Jamf Blog
January 16, 2018 by Dave Saltmarsh

Mitigating the digital equity gap for Haitian students

For most students in Haiti, access to technology is extremely limited. See how we are trying to change that.

Technology. As adults living in the United States, it’s often something we take for granted. We pop open a laptop at a coffee shop and the world is instantly at our fingertips. Having phones, computers and internet that works is our norm. So, it’s easy to forget that for many school-age students, digital equity remains a challenge. Yes, there is major work to be done in US schools – the layers of digital equity are still far from acceptable. But in some other areas of the world, the gap is even wider. The reality for most students in Haiti is technology is absent altogether. I was lucky enough to take part in a program to help mitigate this equity gap for some Haitian children.

Last month I accompanied Jamf’s CEO, Dean Hager, and a team of volunteers, to Grace Academy. The school within Grace Village sits roughly 16 miles north of Port-au-Prince, Haiti in the town of Titanyen. We were there to expand what we implemented over the summer.

During the August visit, I worked with colleagues to bring technology to Grace Village. Over the course of four days, we outfitted an empty concrete room with various Apple products, ultimately created an Innovation Center. Over the last four months, teachers and students have utilized the resources extensively. But while the iPads, MacBook Airs and Apple TVs allowed them to create an elevated learning experience, they needed more. This trip, we delivered.

Through the use of a satellite, and a lot of determination, we successfully brought internet to Grace Village’s Innovation Center. While that may not seem overly important, the benefits it brings are monumental. Check out what this means in a handful of key areas:

Device Management: The Innovation Center’s Mac admins can now connect to Jamf Pro! This means device management for the center’s Apple devices, along with access to a variety of Jamf Pro educational materials.

APP Content Updates: Imagine trying to learn Spanish on Duolingo and getting stuck at a certain level. It’s frustrating! Now, the apps they use will routinely update so students can continuously progress with their learning.

Lesson Planning: What if we told local teachers they couldn’t use the internet to plan for their lessons? The quality of what they teach would drop significantly! Now, with internet access, the teachers at Grace Village can provide higher quality lessons to their students.

Apple Teacher: The Haitian teachers are new to Apple products. That’s why having access to Apple Teacher is essential as they become more proficient with their devices.

Internet Filtering: Protecting children from inappropriate content is essential in a school setting. Now using Securly, school leaders can proactively set up specific filtering parameters so students only see what they should.

So you see, gaining access to the internet is a big deal for Grace Village. But as a former educator, I couldn’t leave without having some quality interaction with the kids and teachers. So we played with technology.
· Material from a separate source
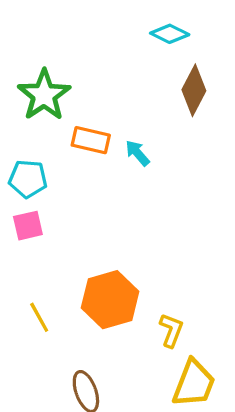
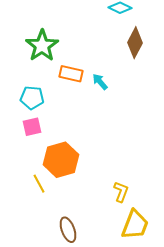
orange hexagon: (110, 300) -> (61, 160), moved

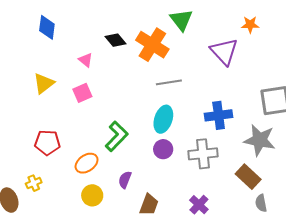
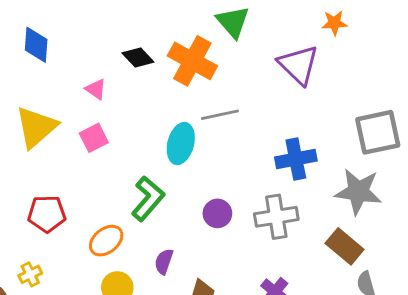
yellow triangle: (44, 83) -> (36, 127), size x1.4
cyan ellipse: (163, 119) -> (181, 144), moved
The Sphero SPRK+ robotic balls were the highlight of the day. Kids of all ages and abilities, including a young man with learning disabilities, participated. While the younger kiddos drew shapes for the ball to follow, the older ones calculated specific routes with more advanced coding techniques. The joy that radiated from those children when the ball rolled was nothing short of moving. It was my highlight. Want to see the kids in action? Check out this short video.

I also had the opportunity to run workshops with the teachers. Though some of them couldn’t find their iPad’s home button when we started, by the end of the day, they were copying, pasting and creating their own unique “About Me” project in Keynote. I attribute this success directly to the simplicity of the iPad.

Currently, a student, along with the Innovation Center’s coordinator, are managing the devices with basic Jamf Pro tasks like: device name changes and user assignment; adding a custom wallpaper; updating the inventory command; and turning on Lost Mode if needed. Both men are continuing to learn about Jamf Pro by watching the Jamf 100 videos with French subtitles. They hope to one day take the Jamf certification course and fully manage all of the devices on their own.

In addition to the internet and education, we left Grace Village with 20 additional iPads, (all outfitted with Logitech Rugged Combo cases) two MacBook Pros and 13 Sphero SPRK+ robots – all of which I’m confident will see great use and continue to provide a pathway to a better future for the children at Grace Village. The 48 student iPads are stored in an Ergotron cart managed by the student tech helpers.

As next steps, in 2018 we’ll bring the students eSpark Learning as a way to provide personalized learning paths for English language and preK-third grade math skills. We also expect to deploy 1-to-1 iPads, beginning with the primary students. A fulltime Haitian instructional coach is about to start in the Innovation Center to provide professional development and mentoring to other teachers. Gradual and measured progress will be the theme; however, we’ll need luck to keep up with the kids.